Rodoljub Milovic, former head of Serbia’s Criminal Police Directorate, said he unsuccessfully tried to prevent the practice of political employment on the force, adding that in the ‘90s there were also such cases, but those who came in that way had respect for police job.

He said he confronted the current authorities about the political employment in the criminal police. “I told them some of those people could not even bear IDs let alone be bosses.”

Asked about the most notorious criminal gang known as ‘Zemunci’ named after Belgrade’s suburb Zemun, and Darko Saric, convicted drug trafficker, Milovic said the name of the current Health Minister Zlatibor Loncar “appears” in both cases.

He added that some of the mobsters who turned state’s evidence in the trial for the assassination of Prime Minister Zoran Djindjic in 2003, mentioned “famous doctor Loncar.”

Concerning the assassination, Milovic said he was one of the police officers who insisted that the head of the ultra-nationalist Serbian Radical Party Vojislav Seselj was on the list of suspects.

Milovic said he was “convinced Seselj (later convicted of war crimes in the 90s) was one of those who insisted on Djindjic’s murder.”

“He (Seselj) attacks me for professionally doing my job in establishing his involvement in the events related to Djindjic’s killing. I may say with full responsibility that Seselj is a very active member of the Zemun gang,” Milovic said.

Djindjic was assassinated on March 12, 2003, outside his office. Several members of the Zemun gang and former special police unit were sentenced to the maximum penalty of 40-year-imprisonment as the organisers and executioners. The mastermind was never discovered neither was the political background of the murder despite Djindjic’s family lawyers insistence and public outcry.

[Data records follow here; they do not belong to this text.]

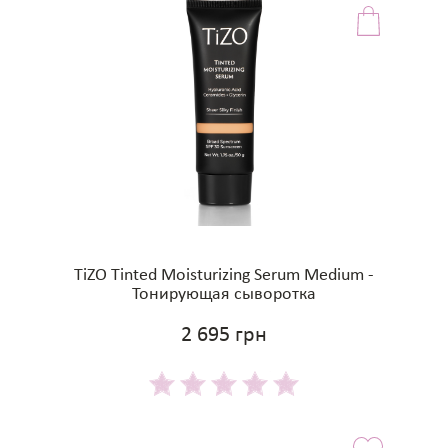
TiZO Tinted Moisturizing Serum Medium -
Тонирующая сыворотка
2 695 грн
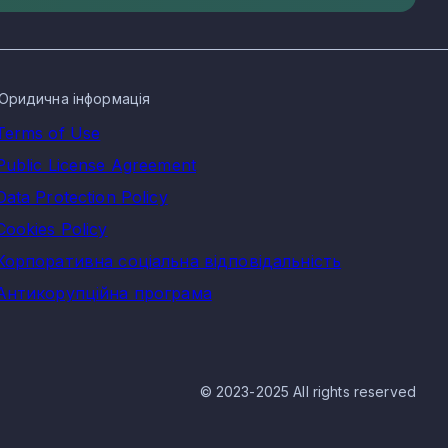
Юридична інформація
Terms of Use
Public License Agreement
Data Protection Policy
Cookies Policy
Корпоративна соціальна відповідальність
Антикорупційна програма
© 2023-2025 All rights reserved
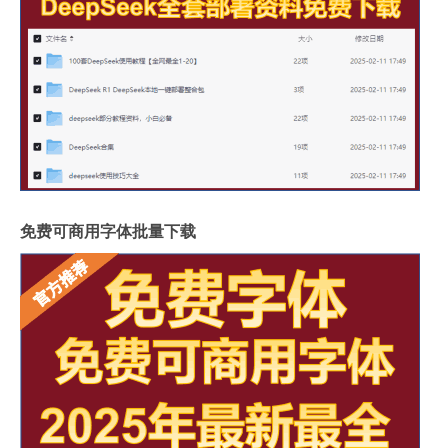
免费可商用字体批量下载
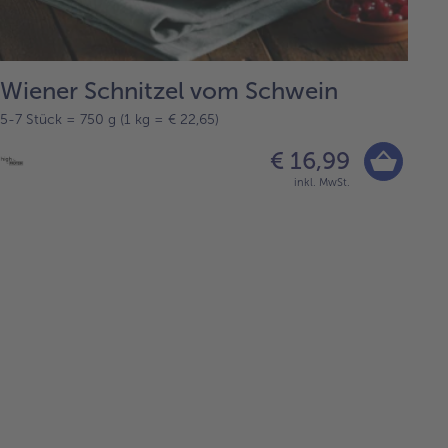
Wiener Schnitzel vom Schwein
5-7 Stück = 750 g (1 kg = € 22,65)
€ 16,99
inkl. MwSt.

Seselj turned himself to The Hague Tribunal for war crimes committed in the 1991-1995 wars in former Yugoslavia on February 24, 2003, two weeks ahead of Djindjic’s assassination, announcing „the bloody spring in Serbia.“

The Tribunal indicted him of taking part “in a joint criminal enterprise whose purpose was the permanent forcible removal… of a majority of the Croat, Muslim and other non-Serb populations from approximately one-third of the territory of Croatia, large parts of Bosnia and Herzegovina, and from parts of Vojvodina, in the Republic of Serbia, in order to make these areas part of a new Serb-dominated state.”

Seselj was acquitted in the first instance, but following the prosecutors’ appeal The Appeals Chamber of the Mechanism for International Criminal Tribunals (MICT), which replaced the Tribunal, convicted him to ten years in prison in April 2018 but he remained free since he spent 11,5 years in detention.